Making friends is easy (when you’re 10 years old at summer camp)

I’ve been spending a lot of time thinking about those big life questions, how am I spending my life doing, what do I want out of life, what makes me happy, and really, who am I? These questions are all too lofty and likely, too unanswerable to tackle but why the hell shouldn’t we ask them every now and again? In the last year my life has changed a lot. I got a new job. I went from fairly casual shift work to a Monday to Friday gig. I relocated to a new city and I started living alone for the first time in my life.

My lifestyle changed. A lot.

It would be disingenuous to tell you I was excited about all these changes (read: challenges) and that I embraced them with open arms. When I got the call that I got the job and I would be moving, I cried. Not happy tears. I cried ‘my life is changing and I don’t want it to’ tears. But lets not dwell on the past. I maintain that it was a great opportunity, a great move, and the 100% right thing to do. But our hearts don’t always like to listen to our minds so I still was somewhat lost in a field of mixed emotions.

I’ve always told myself to never let fear stand in my way. No matter how much things scare me, I have to, have to, push through. Fear is, after all, a liar.

So, the long and short of it is that I packed my possessions and drove away. Anytime I’ve left my home city I’ve always had a return date. But not this time. This time I was moving to a new place. Calling that place home. Making a life there. Settling. Putting down roots, as much as a single, non-home owner without pets or real responsibilities can put down roots. Ok, maybe I was just getting comfortable but I definitely couldn’t play the old ‘just passing through’ card.

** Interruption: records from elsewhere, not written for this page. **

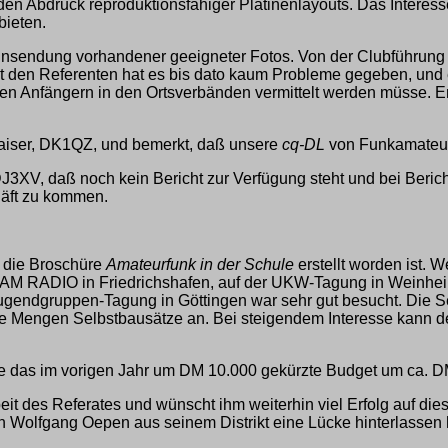
 den Abdruck reproduktionsfähiger Platinenlayouts. Das Interesse,
bieten.
Einsendung vorhandener geeigneter Fotos. Von der Clubführung
den Referenten hat es bis dato kaum Probleme gegeben, und er
 den Anfängern in den Ortsverbänden vermittelt werden müsse. 
 Kaiser, DK1QZ, und bemerkt, daß unsere
cq-DL
von Funkamateure
3XV, daß noch kein Bericht zur Verfügung steht und bei Beric
häft zu kommen.
 die Broschüre
Amateurfunk in der Schule
erstellt worden ist.
er HAM RADIO in Friedrichshafen, auf der UKW-Tagung in Weinh
Jugendgruppen-Tagung in Göttingen war sehr gut besucht. Die S
e Mengen Selbstbausätze an. Bei steigendem Interesse kann d
de das im vorigen Jahr um DM 10.000 gekürzte Budget um ca. D
beit des Referates und wünscht ihm weiterhin viel Erfolg auf d
 Wolfgang Oepen aus seinem Distrikt eine Lücke hinterlassen 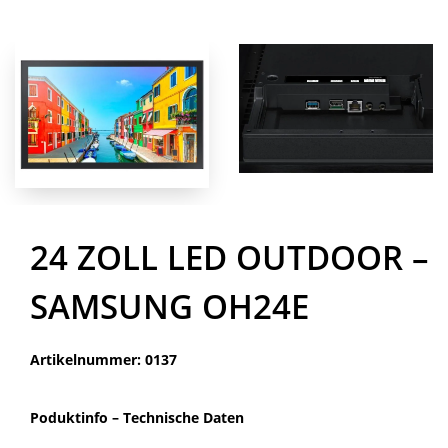
24 ZOLL LED OUTDOOR –
SAMSUNG OH24E
Artikelnummer: 0137
Poduktinfo –
Technische Daten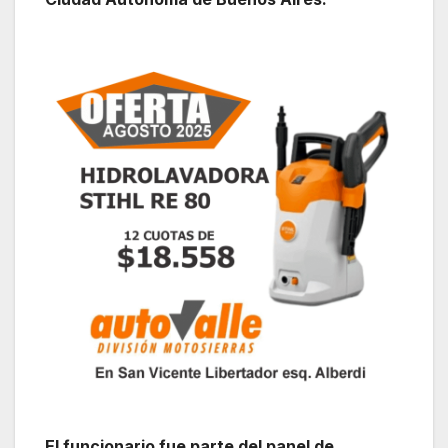
El funcionario fue parte del panel de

Moving, starting a new job, and finding new friends all makes you wonder just who the hell you are anymore. It makes you wonder if you’ll find good friends like the ones that are now far away away from you, it makes you wonder if you’re smart enough to do the job you’ve just scored, it makes you wonder if you’ll ever have money to pay off your student loans, and generally, it just makes you wonder.

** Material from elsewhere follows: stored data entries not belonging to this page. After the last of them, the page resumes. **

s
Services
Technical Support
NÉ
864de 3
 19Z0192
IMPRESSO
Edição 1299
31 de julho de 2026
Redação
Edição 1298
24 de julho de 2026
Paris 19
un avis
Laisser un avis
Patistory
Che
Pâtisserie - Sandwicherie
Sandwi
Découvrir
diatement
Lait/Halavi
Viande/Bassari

I’ve been going through that for some time, as I think most 20-somethings do after they graduate university and really start to feel society pressuring them to actually figure their shit out. Or maybe that never ends. But I’ve generally been doing the ‘just roll with life’ thing because no one seems to know what is going on anyways. So far its working alright.

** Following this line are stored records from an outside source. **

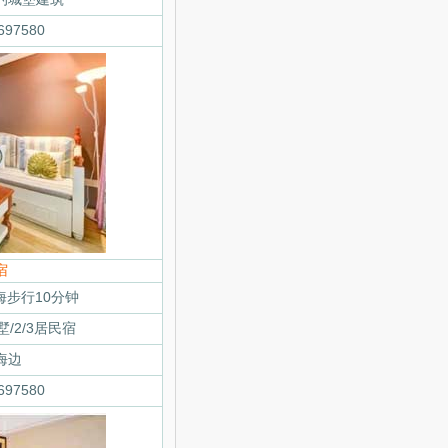
97580
宿
步行10分钟
墅/2/3居民宿
海边
97580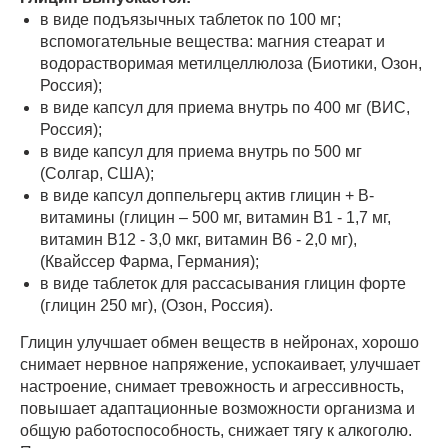
в виде подъязычных таблеток по 100 мг;
вспомогательные вещества: магния стеарат и
водорастворимая метилцеллюлоза (Биотики, Озон,
Россия);
в виде капсул для приема внутрь по 400 мг (ВИС,
Россия);
в виде капсул для приема внутрь по 500 мг
(Солгар, США);
в виде капсул доппельгерц актив глицин + B-
витамины (глицин – 500 мг, витамин В1 - 1,7 мг,
витамин В12 - 3,0 мкг, витамин В6 - 2,0 мг),
(Квайссер Фарма, Германия);
в виде таблеток для рассасывания глицин форте
(глицин 250 мг), (Озон, Россия).
Глицин улучшает обмен веществ в нейронах, хорошо
снимает нервное напряжение, успокаивает, улучшает
настроение, снимает тревожность и агрессивность,
повышает адаптационные возможности организма и
общую работоспособность, снижает тягу к алкоголю.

Up until now, however, I’ve lived in the same city for upwards of 8 ish years. When you do that you collect a lot of acquaintances, dear friends, and hilarious buddies. The great thing about this is you have a plethora of people to get brunch with, grab a beer, take a hike with, go for a run, and generally force yourself on. Even if you don’t ever do that, you know they’re around, just a phone call and a 10 minute drive down to your favourite coffee shop will have you face-to-face for hours of visiting. The comfort in this is astonishing.

So then you find yourself in a new city where you don’t know many people and you’re starting from scratch. These people don’t know my character and I’ve heard many times from people who know me well that I am considerably different than they thought I was when we first met. So here I am, forced to break another hundred bubbles in a new city.

It can be exhausting.

It can wear you down.

But when times get tough, and insecurities get the best of me and I’m nervous about what I should say, I find solace in one very simple mantra. When I say to myself ‘is this too dorky?’ ‘am I being too much of a nerd?’ ‘will they think I’m a total loser if I do that?’ I remind myself (and I quite literally say):

“If they don’t like me being me, they don’t like me.”

You might be saying ‘well obviously.’ But the brilliance in it, is that people who don’t like you for who you are aren’t worth faking it for. Be genuine, be nerdy, be sincere, laugh at what you think is funny, and do it loudly, and above all, be kind. You can’t get along with every single person out there. The person you think is an asshole might make a great best-friend for someone else, that doesn’t mean you suck. Why would you ever want to hang out with people who didn’t like your most genuine version of yourself? Just go Natalie Portman in Garden State on their ass, be weird. If they don’t like you then, they don’t like you.

Great friends are the best thing you can have in your life.

So, when I start feeling somewhat stranded and alone in this big ol’ city of mine I remind myself to be patient.

These things take time. Be yourself, kid. People seem to dig that.